Budget chairmen call on Whitmer to issue new FY21 budget plan, expedite discussions balancing budget deficit

LANSING, Mich. — Senate Appropriations Committee Chairman Jim Stamas and House Appropriations Committee Chairman Shane Hernandez on Friday called on Gov. Gretchen Whitmer to issue a new executive budget recommendation for fiscal year 2021 and to sit down with legislative leaders to begin state spending reductions immediately to balance the current state budget.

“The combination of coronavirus and the governor’s stay-at-home lockdown have caused a reduction of over $3 billion in state revenues this year, and it continues to get worse,” said Stamas, R-Midland. “While the governor has time for regular press conferences and appearances on national news shows, it’s time to put a priority on resolving this budget crisis. I stand ready to work with the governor to enact a budget correction plan as soon as possible that puts Michigan families first. Every day she waits leaves us with fewer options and less money.”

The legislative budget chairmen on Friday sent a letter to the governor with their request after the state fiscal and economic leaders at the annual May Consensus Revenue Estimating Conference projected reductions in state revenues of $3.2 billion in FY2020 and $3 billion in FY2021, which starts on Oct. 1.

“Today’s CREC report confirmed the budget-impact numbers we have been hearing for weeks,” said Hernandez, R-Port Huron. “We have a massive revenue shortfall brought on by this economic shutdown that will affect our families, schools, local governments and vulnerable citizens. The people need to hear from the governor what her priorities are that reflect this new reality facing our state. Time is of the essence and we look forward to resolving this challenge.”

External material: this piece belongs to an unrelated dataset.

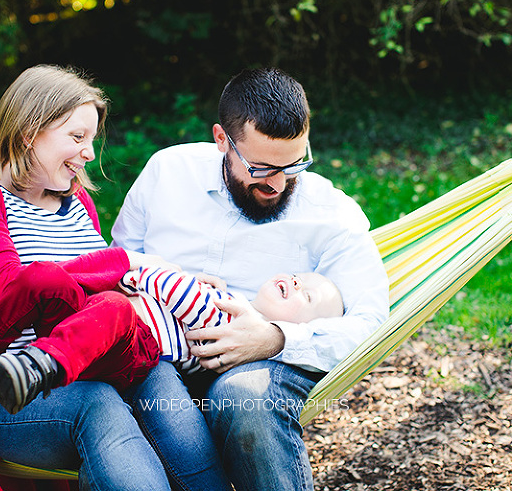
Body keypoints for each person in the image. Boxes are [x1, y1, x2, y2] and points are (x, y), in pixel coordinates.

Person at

Stamas said that a $3 billion revenue reduction represents over 30% of the remaining resources in the General Fund and School Aid Fund for the current fiscal year.

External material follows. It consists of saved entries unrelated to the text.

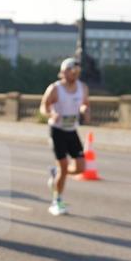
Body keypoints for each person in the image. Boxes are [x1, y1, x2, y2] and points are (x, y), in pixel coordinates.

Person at [39, 58, 90, 216]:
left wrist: (84, 109)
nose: (73, 74)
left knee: (81, 167)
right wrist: (51, 113)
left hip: (72, 130)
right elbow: (43, 106)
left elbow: (84, 103)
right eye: (70, 71)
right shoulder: (55, 88)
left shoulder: (82, 87)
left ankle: (57, 173)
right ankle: (57, 200)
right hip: (57, 131)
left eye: (76, 72)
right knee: (64, 166)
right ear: (63, 72)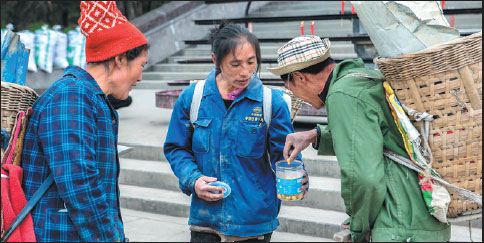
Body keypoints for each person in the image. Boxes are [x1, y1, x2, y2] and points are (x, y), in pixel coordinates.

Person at [267, 35, 451, 242]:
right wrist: (315, 135)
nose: (301, 99)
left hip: (399, 222)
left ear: (300, 77)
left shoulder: (342, 95)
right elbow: (377, 131)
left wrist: (358, 226)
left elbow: (364, 178)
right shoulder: (361, 79)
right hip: (423, 217)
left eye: (294, 90)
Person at [164, 23, 308, 242]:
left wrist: (297, 175)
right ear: (216, 60)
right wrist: (193, 179)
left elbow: (284, 155)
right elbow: (176, 148)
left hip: (253, 223)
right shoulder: (193, 98)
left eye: (251, 62)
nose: (245, 72)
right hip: (206, 222)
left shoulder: (271, 102)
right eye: (235, 64)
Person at [21, 1, 148, 241]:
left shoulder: (88, 97)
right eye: (141, 65)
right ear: (120, 59)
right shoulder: (72, 96)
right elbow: (80, 185)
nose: (140, 76)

“The challenge is extremely daunting,” Stamas said. “For example, if we cut state employees by 30%, cut the remaining payments to public universities, community colleges and local governments, and cut Medicaid coverage in our state, it would cover just over half of the shortfall. Again, those are just examples to illustrate the gravity of the problem we’re facing.”

Hernandez said, “This budget hole will continue to get bigger if we cannot come together and protect our citizens while reopening our economy. We are ready to do the work necessary to move Michigan forward.”